_YOUR TASK_
Each record should be returned exactly as it is written.

Saved entries
◆ ◆ ◆ ◆
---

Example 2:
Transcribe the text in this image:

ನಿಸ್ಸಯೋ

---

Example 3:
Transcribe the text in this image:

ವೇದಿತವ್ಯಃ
◆ ◆ ◆ ◆
_ANSWER TO THIS EXERCISE_
---

Example 2:
Transcribe the text in this image:

ನಿಸ್ಸಯೋ

---

Example 3:
Transcribe the text in this image:

ವೇದಿತವ್ಯಃ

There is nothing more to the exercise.